Meniti Jalan Kesembuhan
Empat hari Ani dirawat dalam bangsal khusus anak di RSCM dan dalam kondisi
yang baik. Setelah menjalani berbagai pemeriksaan di laboratorium dan
berbagai persiapan operasi oleh para konsulen (dokter senior) yang meliputi
dokter anastesi, bedah anak, dan bedah ortopedi, akhirnya diputuskan Ani
dioperasi tanggal 5 November 2004 jam 10.00 pagi.
Operasi berjalan selama 3 jam. Sepanjang waktu itu ibunya tak henti-hentinya
berdoa, dan wajahnya tampak tegang. Untunglah operasi selesai dan berjalan
baik. Ketegangan di wajah ibu Ani seolah mencair. Ketika dokter memberitahukan
bahwa Ani sudah selesai dioperasi dan sedang berada di ruang ICU anak,
barulah ibu Ani dapat tersenyum. Dua hari Ani tinggal di ruang ICU anak,
keadaannya berangsur-angsur membaik dan ia pun dipindahkan ke ruangan
semula untuk perawatan pascaoperasi.
|
Dalam masa pemulihan, ibunya menjaga dan merawat Ani
dengan penuh kesabaran dan kasih sayang sehingga kesembuhannya berlangsung
cepat. Lewat 2 minggu, Ani mulai menjalani terapi jalan dengan tongkat
untuk melatih keseimbangan. Ia didampingi oleh Lulu dan Su-yen (staf Bakti
Amal Tzu Chi). Walaupun dalam masa pemulihan ini wajah Ani masih agak
pucat, namun sesekali ia tersenyum senang karena merasa sudah sembuh serta
telah melepaskan beban penderitaannya.
Hampir satu bulan Ani dirawat di bangsal khusus anak RSCM. Kebosanan mulai
membayangi raut wajahnya, hingga suatu hari terbersit ide di benak para
relawan untuk mengajak Ani berlibur ke Dunia Fantasi (Dufan), Ancol, Jakarta.

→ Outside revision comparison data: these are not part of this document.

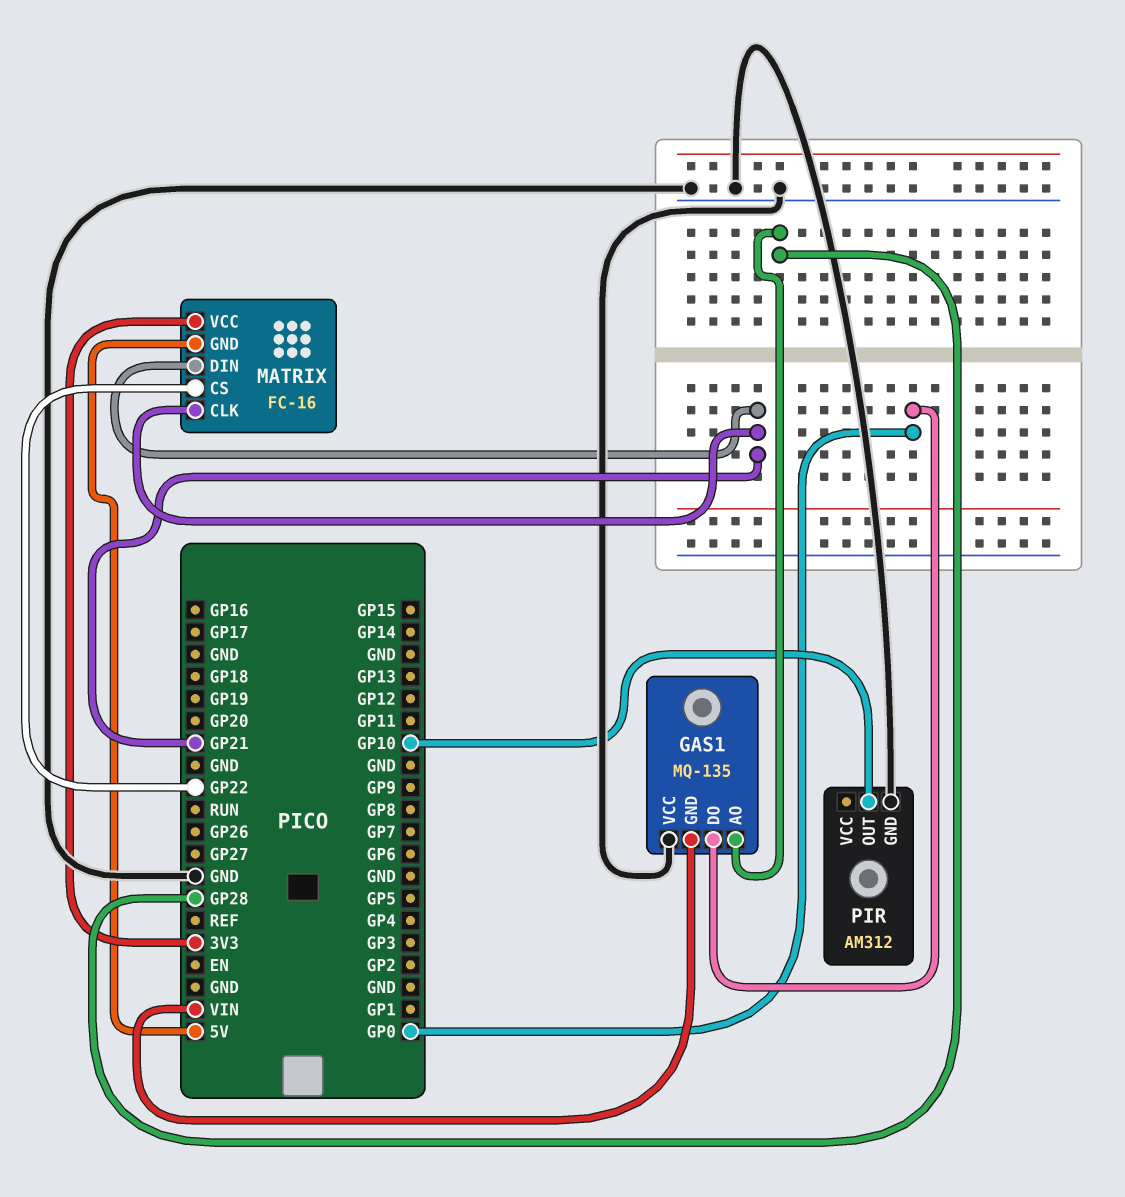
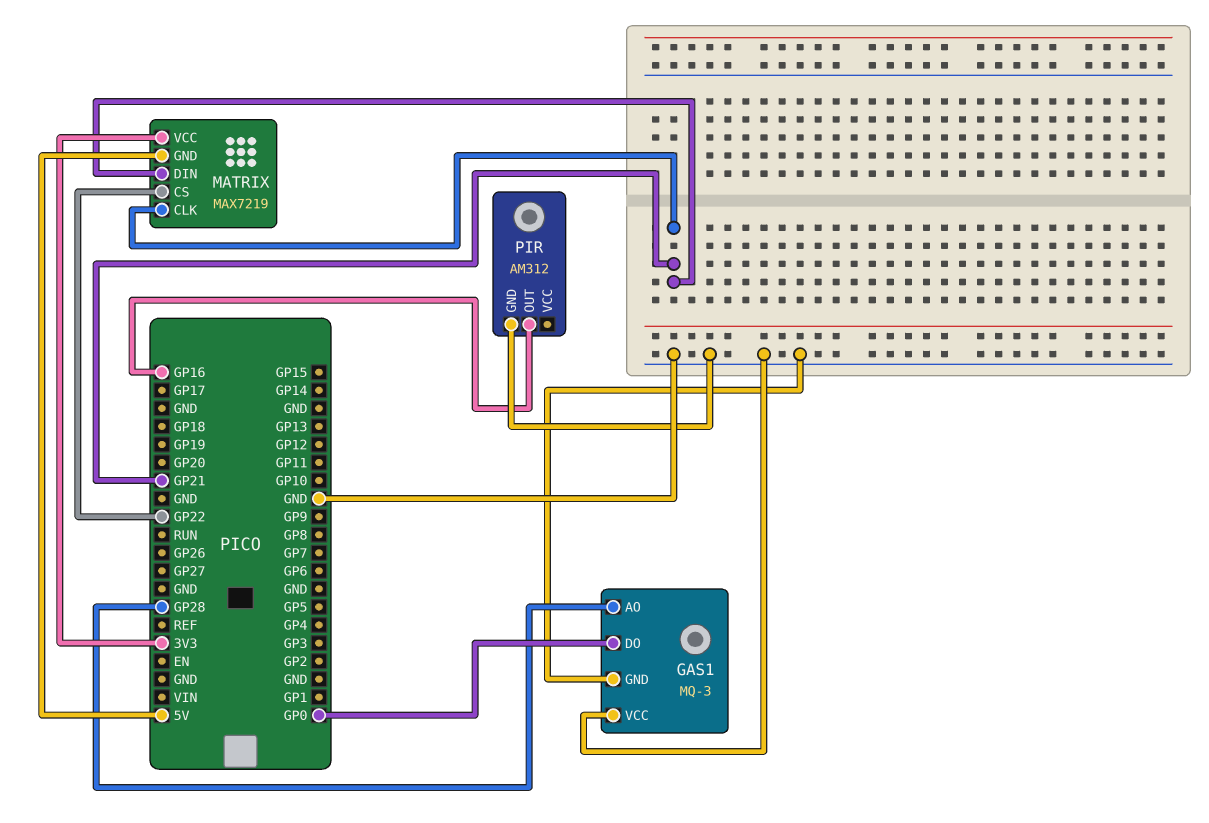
GAS1: MQ-135 -> MQ-3
GAS1 pin GND: VIN -> GND
MATRIX: FC-16 -> MAX7219
PIR pin OUT: GP10 -> GP16

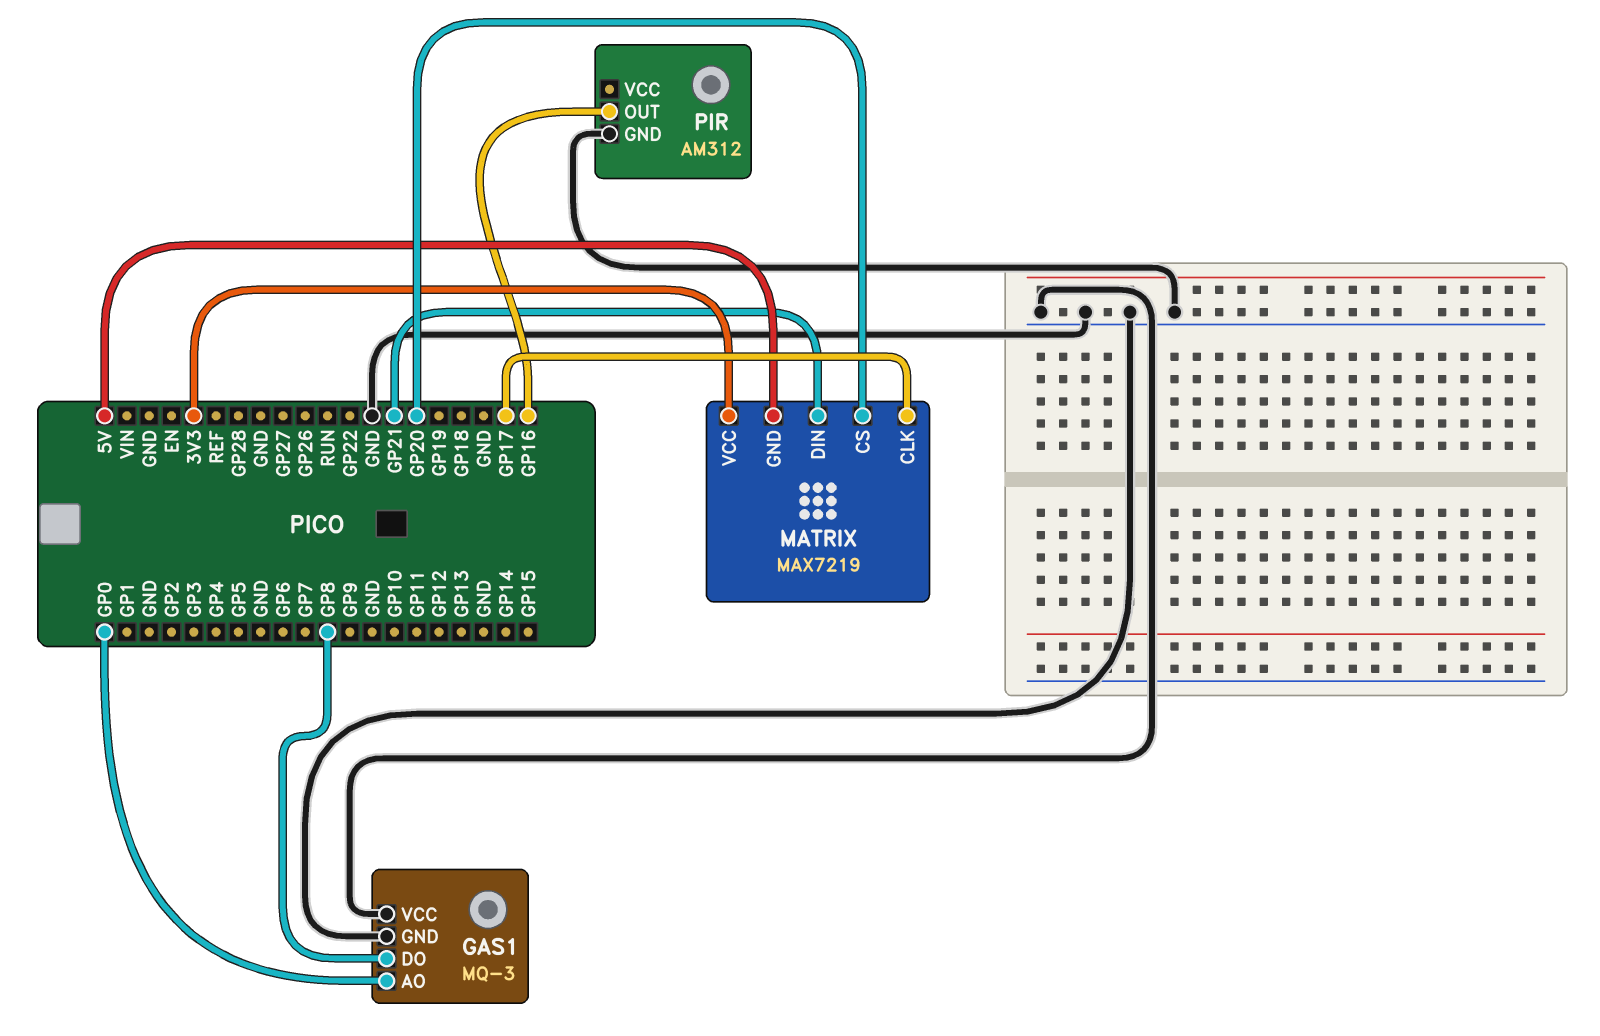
GAS1 pin AO: GP28 -> GP0
GAS1 pin DO: GP0 -> GP8
MATRIX pin CLK: GP21 -> GP17
MATRIX pin CS: GP22 -> GP20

Tanggal 24 Desember 2004 rencana itu terwujud. Menghabiskan sepanjang
hari di Dufan membuat Ani sangat bahagia. Ia paling senang saat masuk
ke Istana Boneka, karena Ani memang sangat menyukai boneka. Kunjungan
relawan Tzu Chi bersama Ani, Maria, dan Sofian (anak-anak yang dulu juga
adalah pasien kasus Tzu Chi) cukup menarik perhatian pengunjung lainnya.
Namun hal itu tidak mengusik keceriaan anak-anak ini.